_Problem details_:
Print every line of the entries below without changing any character.
-------- Supplied records --------
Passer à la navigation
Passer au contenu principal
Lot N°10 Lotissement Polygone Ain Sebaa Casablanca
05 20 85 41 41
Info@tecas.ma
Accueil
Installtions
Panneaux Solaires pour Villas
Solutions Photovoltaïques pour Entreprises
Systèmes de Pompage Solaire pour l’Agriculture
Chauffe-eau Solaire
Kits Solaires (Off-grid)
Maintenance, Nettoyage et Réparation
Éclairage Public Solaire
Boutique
--------
_Answer to this problem_:
Passer à la navigation
Passer au contenu principal
Lot N°10 Lotissement Polygone Ain Sebaa Casablanca
05 20 85 41 41
Info@tecas.ma
Accueil
Installtions
Panneaux Solaires pour Villas
Solutions Photovoltaïques pour Entreprises
Systèmes de Pompage Solaire pour l’Agriculture
Chauffe-eau Solaire
Kits Solaires (Off-grid)
Maintenance, Nettoyage et Réparation
Éclairage Public Solaire
Boutique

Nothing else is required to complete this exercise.